* **Description of the task**:
Rewrite the data below with "ВНИИЗБК" replaced by "ФНЦ ЗБК" and every other part left unchanged.

________________________

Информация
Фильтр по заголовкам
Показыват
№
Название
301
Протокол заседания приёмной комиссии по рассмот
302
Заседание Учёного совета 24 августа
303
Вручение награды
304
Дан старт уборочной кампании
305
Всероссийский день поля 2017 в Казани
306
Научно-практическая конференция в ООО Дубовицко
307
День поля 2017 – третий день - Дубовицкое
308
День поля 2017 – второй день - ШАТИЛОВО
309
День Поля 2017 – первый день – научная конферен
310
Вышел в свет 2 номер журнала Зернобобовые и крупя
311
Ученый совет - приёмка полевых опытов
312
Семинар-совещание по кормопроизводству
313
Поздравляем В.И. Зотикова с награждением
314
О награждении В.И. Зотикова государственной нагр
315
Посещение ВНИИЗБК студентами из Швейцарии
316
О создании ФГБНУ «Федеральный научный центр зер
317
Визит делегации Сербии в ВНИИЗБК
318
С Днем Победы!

________________________

* **Expected answer**:
Информация
Фильтр по заголовкам
Показыват
№
Название
301
Протокол заседания приёмной комиссии по рассмот
302
Заседание Учёного совета 24 августа
303
Вручение награды
304
Дан старт уборочной кампании
305
Всероссийский день поля 2017 в Казани
306
Научно-практическая конференция в ООО Дубовицко
307
День поля 2017 – третий день - Дубовицкое
308
День поля 2017 – второй день - ШАТИЛОВО
309
День Поля 2017 – первый день – научная конферен
310
Вышел в свет 2 номер журнала Зернобобовые и крупя
311
Ученый совет - приёмка полевых опытов
312
Семинар-совещание по кормопроизводству
313
Поздравляем В.И. Зотикова с награждением
314
О награждении В.И. Зотикова государственной нагр
315
Посещение ФНЦ ЗБК студентами из Швейцарии
316
О создании ФГБНУ «Федеральный научный центр зер
317
Визит делегации Сербии в ФНЦ ЗБК
318
С Днем Победы!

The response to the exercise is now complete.